══ LISTED RECORDS

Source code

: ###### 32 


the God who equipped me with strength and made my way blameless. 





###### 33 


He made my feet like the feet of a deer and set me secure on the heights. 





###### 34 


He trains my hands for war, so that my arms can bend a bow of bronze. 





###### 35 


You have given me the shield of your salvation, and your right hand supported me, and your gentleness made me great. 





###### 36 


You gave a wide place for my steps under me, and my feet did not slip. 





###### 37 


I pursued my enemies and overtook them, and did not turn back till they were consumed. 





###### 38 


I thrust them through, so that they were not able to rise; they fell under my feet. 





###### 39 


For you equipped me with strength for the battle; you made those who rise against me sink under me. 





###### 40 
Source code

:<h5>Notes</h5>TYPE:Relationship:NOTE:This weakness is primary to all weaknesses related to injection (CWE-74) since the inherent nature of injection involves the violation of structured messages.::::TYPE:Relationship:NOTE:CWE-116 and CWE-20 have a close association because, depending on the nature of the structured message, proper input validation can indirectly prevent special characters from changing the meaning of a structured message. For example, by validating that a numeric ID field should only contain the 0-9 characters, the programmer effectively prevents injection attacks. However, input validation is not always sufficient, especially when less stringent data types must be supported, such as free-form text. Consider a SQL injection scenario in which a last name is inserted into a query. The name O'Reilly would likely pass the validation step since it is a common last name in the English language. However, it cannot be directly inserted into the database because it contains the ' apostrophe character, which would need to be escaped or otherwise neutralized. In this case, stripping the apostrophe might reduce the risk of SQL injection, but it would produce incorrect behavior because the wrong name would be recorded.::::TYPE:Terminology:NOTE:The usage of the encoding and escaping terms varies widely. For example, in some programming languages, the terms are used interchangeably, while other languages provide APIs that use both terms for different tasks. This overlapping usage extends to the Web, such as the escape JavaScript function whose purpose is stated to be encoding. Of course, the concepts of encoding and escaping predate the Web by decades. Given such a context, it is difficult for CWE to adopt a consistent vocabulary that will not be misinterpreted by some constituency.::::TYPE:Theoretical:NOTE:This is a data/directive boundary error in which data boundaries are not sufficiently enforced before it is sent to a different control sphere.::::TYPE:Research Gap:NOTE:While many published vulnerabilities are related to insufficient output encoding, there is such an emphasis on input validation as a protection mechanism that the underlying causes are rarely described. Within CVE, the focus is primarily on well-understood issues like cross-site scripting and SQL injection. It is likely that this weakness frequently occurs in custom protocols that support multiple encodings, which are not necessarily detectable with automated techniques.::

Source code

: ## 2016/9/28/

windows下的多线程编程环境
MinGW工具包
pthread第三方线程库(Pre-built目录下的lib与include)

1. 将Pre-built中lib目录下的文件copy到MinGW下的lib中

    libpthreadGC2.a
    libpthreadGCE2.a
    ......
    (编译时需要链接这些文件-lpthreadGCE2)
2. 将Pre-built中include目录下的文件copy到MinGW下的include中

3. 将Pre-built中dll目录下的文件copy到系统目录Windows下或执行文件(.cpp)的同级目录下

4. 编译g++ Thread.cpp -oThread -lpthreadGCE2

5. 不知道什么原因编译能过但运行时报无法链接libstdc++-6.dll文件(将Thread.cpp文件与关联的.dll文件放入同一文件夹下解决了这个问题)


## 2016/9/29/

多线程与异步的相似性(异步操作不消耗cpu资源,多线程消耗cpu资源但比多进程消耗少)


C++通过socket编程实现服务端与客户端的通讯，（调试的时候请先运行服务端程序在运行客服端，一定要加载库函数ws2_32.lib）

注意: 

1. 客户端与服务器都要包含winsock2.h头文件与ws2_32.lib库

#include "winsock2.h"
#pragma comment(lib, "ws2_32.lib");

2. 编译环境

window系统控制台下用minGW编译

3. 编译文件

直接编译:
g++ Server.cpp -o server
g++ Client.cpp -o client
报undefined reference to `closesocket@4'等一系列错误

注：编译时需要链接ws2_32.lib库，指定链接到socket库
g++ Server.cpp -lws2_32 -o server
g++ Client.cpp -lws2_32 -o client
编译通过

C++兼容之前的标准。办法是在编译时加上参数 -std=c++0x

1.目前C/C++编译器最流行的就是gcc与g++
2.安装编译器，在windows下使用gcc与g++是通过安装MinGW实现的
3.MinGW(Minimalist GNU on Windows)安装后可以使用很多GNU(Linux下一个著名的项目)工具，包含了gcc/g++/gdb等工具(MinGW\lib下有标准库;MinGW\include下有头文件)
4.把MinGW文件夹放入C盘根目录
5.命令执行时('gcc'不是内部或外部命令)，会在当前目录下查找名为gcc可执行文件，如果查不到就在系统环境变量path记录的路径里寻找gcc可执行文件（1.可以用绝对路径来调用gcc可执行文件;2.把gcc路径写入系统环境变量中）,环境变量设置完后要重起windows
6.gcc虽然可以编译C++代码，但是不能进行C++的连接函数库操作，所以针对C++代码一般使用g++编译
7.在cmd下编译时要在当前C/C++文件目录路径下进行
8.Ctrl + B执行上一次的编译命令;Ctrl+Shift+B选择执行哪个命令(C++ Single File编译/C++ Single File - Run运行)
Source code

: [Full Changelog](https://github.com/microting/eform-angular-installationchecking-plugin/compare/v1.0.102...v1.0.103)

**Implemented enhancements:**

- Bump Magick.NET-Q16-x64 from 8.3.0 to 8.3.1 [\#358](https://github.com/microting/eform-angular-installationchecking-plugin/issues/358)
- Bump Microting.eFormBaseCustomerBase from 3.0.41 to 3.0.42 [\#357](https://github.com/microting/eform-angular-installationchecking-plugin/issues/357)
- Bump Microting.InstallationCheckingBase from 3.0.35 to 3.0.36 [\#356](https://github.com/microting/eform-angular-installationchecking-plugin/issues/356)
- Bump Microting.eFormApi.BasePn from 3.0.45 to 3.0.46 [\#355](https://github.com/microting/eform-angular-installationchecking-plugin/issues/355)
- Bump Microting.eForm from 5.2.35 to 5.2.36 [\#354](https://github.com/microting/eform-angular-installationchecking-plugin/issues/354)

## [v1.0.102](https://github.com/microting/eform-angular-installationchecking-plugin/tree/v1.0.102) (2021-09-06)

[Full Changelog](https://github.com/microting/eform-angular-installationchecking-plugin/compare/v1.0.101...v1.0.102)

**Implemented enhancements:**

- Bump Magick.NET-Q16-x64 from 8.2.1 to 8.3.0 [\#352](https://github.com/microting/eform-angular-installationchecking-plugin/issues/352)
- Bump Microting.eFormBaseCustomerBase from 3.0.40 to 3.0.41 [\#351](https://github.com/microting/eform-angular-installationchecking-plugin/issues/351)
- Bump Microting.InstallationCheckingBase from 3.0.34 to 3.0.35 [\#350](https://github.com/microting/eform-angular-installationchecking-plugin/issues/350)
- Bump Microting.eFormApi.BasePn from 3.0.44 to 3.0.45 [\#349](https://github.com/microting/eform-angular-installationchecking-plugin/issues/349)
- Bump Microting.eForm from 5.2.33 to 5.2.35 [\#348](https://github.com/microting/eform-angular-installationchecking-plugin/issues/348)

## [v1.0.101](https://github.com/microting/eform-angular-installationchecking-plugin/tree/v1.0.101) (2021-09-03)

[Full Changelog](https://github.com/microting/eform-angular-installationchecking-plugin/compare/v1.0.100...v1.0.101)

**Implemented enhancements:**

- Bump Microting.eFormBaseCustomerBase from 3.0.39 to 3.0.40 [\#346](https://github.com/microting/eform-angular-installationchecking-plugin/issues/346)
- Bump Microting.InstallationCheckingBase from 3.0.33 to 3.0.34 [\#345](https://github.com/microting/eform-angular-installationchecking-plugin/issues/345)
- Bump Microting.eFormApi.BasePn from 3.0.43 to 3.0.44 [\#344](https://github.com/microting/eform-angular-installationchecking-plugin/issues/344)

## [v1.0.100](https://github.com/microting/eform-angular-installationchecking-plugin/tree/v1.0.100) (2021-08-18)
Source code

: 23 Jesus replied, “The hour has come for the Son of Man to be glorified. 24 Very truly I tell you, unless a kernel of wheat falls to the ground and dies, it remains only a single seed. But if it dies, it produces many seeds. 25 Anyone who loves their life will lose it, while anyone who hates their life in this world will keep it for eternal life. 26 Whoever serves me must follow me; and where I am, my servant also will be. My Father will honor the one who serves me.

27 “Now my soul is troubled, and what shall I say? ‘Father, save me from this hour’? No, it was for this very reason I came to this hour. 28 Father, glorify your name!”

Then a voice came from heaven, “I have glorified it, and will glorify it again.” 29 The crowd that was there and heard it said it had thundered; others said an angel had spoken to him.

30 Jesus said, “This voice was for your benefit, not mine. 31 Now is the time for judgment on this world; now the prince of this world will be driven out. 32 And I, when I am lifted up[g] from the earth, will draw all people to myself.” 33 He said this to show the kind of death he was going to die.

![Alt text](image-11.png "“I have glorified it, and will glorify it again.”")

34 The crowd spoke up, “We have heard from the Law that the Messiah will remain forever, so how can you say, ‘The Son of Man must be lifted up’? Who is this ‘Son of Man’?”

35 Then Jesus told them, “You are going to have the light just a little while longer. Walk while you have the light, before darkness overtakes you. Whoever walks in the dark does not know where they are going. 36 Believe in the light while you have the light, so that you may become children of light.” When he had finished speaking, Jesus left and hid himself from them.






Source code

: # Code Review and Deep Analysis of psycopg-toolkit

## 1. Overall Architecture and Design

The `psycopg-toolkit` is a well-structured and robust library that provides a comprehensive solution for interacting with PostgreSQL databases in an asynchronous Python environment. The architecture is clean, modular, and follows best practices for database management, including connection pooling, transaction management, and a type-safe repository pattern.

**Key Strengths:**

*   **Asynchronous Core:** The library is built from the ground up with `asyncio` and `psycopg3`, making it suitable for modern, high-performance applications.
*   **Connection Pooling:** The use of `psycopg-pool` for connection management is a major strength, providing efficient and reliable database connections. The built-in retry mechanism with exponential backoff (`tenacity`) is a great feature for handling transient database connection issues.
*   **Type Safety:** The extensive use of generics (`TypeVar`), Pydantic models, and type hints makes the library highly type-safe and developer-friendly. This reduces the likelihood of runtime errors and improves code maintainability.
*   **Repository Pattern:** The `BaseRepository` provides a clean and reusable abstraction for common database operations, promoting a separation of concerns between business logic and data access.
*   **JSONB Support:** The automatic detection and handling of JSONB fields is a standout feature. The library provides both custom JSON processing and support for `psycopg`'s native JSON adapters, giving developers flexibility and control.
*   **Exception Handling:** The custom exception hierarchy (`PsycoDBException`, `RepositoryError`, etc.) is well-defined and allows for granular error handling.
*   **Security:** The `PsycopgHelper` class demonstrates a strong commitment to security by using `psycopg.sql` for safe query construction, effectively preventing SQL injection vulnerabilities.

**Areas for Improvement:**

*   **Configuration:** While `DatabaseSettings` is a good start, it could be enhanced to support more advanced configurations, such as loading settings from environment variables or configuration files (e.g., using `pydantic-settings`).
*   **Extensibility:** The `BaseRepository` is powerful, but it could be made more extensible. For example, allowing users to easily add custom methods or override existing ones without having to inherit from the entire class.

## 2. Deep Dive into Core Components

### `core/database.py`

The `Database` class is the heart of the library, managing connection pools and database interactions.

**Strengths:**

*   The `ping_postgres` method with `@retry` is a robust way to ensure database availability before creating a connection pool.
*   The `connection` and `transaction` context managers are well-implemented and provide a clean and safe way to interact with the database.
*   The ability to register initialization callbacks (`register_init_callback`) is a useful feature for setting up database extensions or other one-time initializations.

════

- _PROBLEM REQUIREMENTS_
For the word "lib库", say how many lines of the listing include it; give nothing but the number.

- _FINISHED EXERCISE_
2